▶ _EXERCISE DIRECTIONS_
Output the lines of the items from the one containing "Februari 2025, Mahkamah Konstitusi (MK)" through the one containing "perjuangan yang sudah dimulai bersama tetap", inclusive, reproducing them verbatim.

DATA PROVIDED: Begin

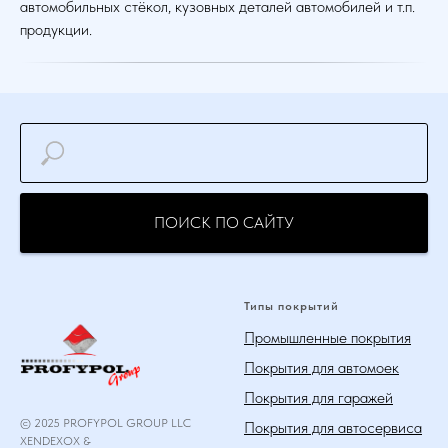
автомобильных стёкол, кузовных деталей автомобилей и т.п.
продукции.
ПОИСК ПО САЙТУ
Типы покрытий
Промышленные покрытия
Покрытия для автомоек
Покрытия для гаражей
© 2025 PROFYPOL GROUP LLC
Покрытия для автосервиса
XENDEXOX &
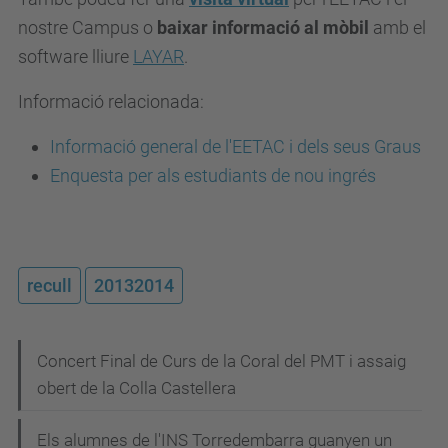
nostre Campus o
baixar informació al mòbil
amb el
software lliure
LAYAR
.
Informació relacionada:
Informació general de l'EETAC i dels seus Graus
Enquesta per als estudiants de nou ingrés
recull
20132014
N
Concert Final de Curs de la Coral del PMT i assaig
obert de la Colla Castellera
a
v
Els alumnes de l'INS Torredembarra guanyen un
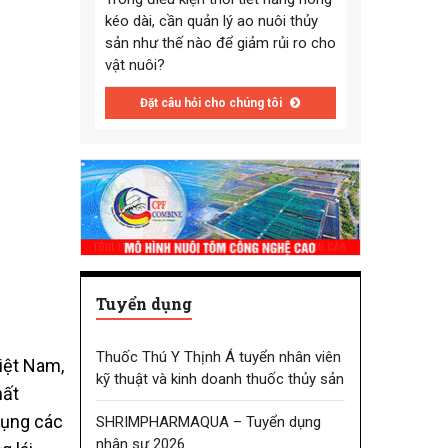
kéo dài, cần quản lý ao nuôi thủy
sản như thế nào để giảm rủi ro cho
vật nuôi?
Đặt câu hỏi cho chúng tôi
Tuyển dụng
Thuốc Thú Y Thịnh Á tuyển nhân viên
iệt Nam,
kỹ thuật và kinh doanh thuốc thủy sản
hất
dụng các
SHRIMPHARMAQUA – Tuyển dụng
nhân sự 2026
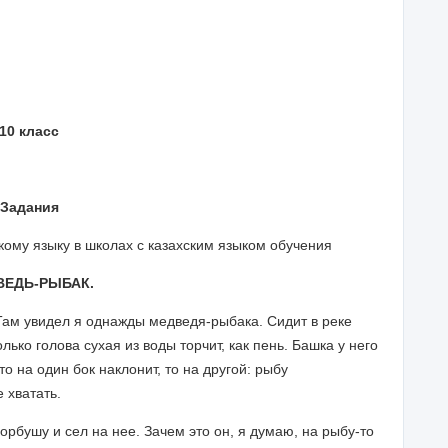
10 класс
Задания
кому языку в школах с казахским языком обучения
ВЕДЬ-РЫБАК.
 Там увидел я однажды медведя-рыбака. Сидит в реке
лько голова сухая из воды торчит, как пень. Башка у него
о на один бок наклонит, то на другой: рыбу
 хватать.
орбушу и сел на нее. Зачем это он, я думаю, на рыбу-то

DATA PROVIDED: End
DATA PROVIDED: Begin

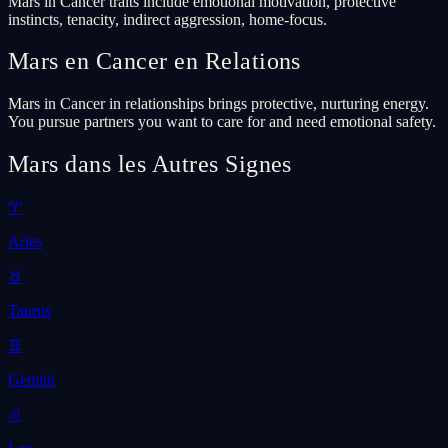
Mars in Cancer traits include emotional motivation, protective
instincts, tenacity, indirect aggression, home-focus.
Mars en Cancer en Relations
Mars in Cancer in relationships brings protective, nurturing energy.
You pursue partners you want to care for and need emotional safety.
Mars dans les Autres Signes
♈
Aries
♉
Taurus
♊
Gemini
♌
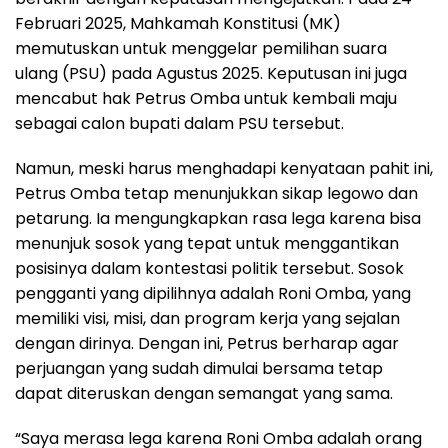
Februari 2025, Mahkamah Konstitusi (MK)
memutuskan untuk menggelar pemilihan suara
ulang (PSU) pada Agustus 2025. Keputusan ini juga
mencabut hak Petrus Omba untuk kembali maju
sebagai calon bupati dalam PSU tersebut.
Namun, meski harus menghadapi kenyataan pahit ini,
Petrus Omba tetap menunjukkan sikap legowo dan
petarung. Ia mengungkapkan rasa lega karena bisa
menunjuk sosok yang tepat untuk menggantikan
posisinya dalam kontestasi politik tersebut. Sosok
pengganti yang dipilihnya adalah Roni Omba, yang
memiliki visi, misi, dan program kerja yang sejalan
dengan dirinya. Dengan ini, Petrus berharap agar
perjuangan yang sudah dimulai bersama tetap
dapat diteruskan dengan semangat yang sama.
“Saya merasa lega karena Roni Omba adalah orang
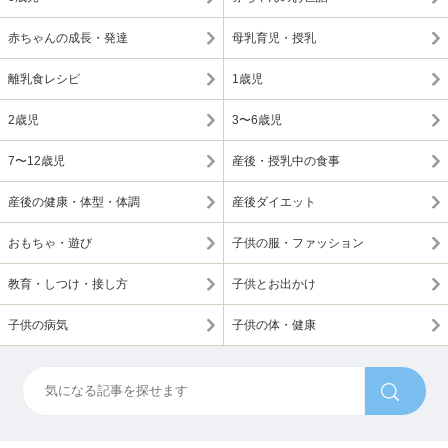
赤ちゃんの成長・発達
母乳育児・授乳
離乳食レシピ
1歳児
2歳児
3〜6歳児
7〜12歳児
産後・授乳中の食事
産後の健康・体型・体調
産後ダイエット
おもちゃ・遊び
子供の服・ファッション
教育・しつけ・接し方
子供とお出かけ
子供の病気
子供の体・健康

DATA PROVIDED: End
DATA PROVIDED: Begin

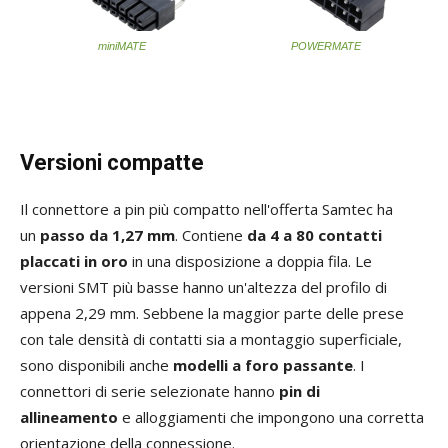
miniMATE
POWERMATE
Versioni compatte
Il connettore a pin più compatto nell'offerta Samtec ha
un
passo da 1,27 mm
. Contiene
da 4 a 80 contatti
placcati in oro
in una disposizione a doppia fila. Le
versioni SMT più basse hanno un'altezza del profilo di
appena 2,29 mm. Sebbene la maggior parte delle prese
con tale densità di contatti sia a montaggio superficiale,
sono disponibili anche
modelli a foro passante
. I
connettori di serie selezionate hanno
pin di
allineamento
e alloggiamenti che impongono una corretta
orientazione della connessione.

DATA PROVIDED: End

▶ _TASK RESPONSE_
Februari 2025, Mahkamah Konstitusi (MK)
memutuskan untuk menggelar pemilihan suara
ulang (PSU) pada Agustus 2025. Keputusan ini juga
mencabut hak Petrus Omba untuk kembali maju
sebagai calon bupati dalam PSU tersebut.
Namun, meski harus menghadapi kenyataan pahit ini,
Petrus Omba tetap menunjukkan sikap legowo dan
petarung. Ia mengungkapkan rasa lega karena bisa
menunjuk sosok yang tepat untuk menggantikan
posisinya dalam kontestasi politik tersebut. Sosok
pengganti yang dipilihnya adalah Roni Omba, yang
memiliki visi, misi, dan program kerja yang sejalan
dengan dirinya. Dengan ini, Petrus berharap agar
perjuangan yang sudah dimulai bersama tetap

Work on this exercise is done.